So I think I’m getting the hang of this thing, this thing being my new job as mother of a two month old baby. I haven’t mastered this thing by any means, but I’ve at least come to a point where I don’t panic when Jon leaves for his job in the morning, and I’m faced with spending the next 10 hours ALONE WITH A BABY. For a while it felt like he was leaving me alone with a bomb, and if I turned away from it at any point during the day it would explode and destroy the whole world. Now it feels more like a hand grenade, and I just have to resist the urge to yank out its safety pin, which in Leta’s case would be picking her up while she’s perfectly content on her back and attempting to cradle her. There is no cradling of the hand grenade in this household, because the hand grenade will look at you like What do you think I am, a baby? I am not a baby! I am a hand grenade!
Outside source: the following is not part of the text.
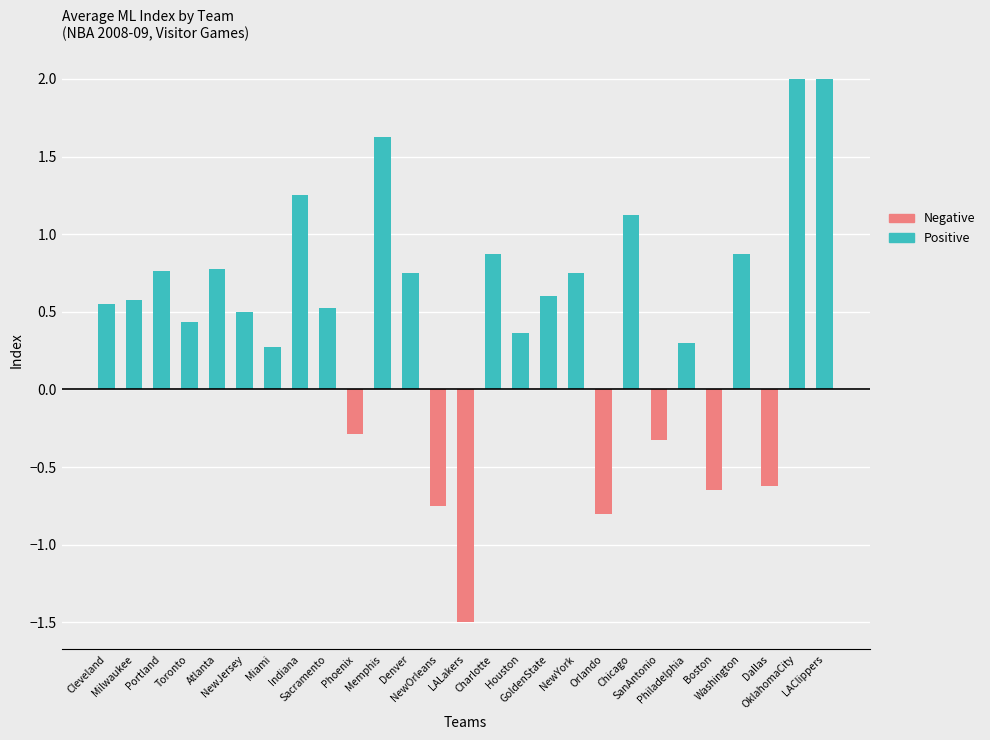

Rank the series by their maximum value, from lowest to highest.

Negative, Positive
There were moments during the first few days of Leta’s life when I really didn’t think I was cut out for this whole thing. I remember feeling very inadequate because I know some really stupid people who have had kids, and I thought if really stupid people can do the whole kid thing, why am I having such a hard time? Well, here I am almost two months in and I’m gaining on the stupid people! I’ve somehow managed to go over 50 days without doing any permanent damage to myself or to the baby, and when you consider that I have a chronic problem with not being able to walk around walls but only straight into them, having a dent-free baby is something to be proud of.
I have had other jobs in my life where I have been unable to meet the standard set by stupid people. During the summer after my freshman year in college I attempted to wait tables at a very popular chain restaurant. I thought it would be an easy way to make a fair amount of money in a short period of time, and since I had just aced calculus the semester before I thought I would have no problem taking an order for a hamburger and bringing it to someone’s table. Little did I know that my mastery of differential equations would have no bearing whatsoever on my ability to fulfill a drunk Southern woman’s request to bring her taters and biscuits, like, right now, missy! Where are them taters?! I had dated a really stupid guy in high school who could wait tables (he was stupid, but my God did he have great hair!), and when I quit after three days I cried at the realization that I wasn’t as smart as stupid people. I was so stupid that I couldn’t even bring taters.
After I graduated college I took a full time job as a phone reservationist for an airline which had me sitting at a phone for eight hours a day fielding phone calls from the American public. I had a college degree, I thought, how hard could it be to memorize 50 airport codes? Aside from gathering content for my website, the only thing I learned from that job was that my butt could only withstand approximately 45 minutes of staying put time, and after four hours of staying put time my butt would become numb and the entire lower half of my body would fall asleep. Phone reservationists should not have numb butts because a numb butt does not a cheery phone reservationist make, and toward the end of every shift when I was supposed to be answering the phones like, “Thank you for calling Delta Airlines!” I was answering the phones like, “WHAT THE FUCK DO YOU WANT?” And the problem was that the American public will indeed tell you what the fuck they want, and they will tell you where the fuck to put it. I couldn’t handle the abuse, but I was surrounded by several stupid people who could handle the abuse, and thank God for those stupid people.
Lo and behold, here I am doing a job that stupid people before me have been able to do. And yes, I do consider this a job. It is the most difficult job I have ever had, a job where my boss calls at least twice during the middle of the night, a job where my boss has to approve my bathroom breaks. I have a job where I am required to wipe my boss’s ass. And not only am I really good at it, but I am also stupid enough to love it.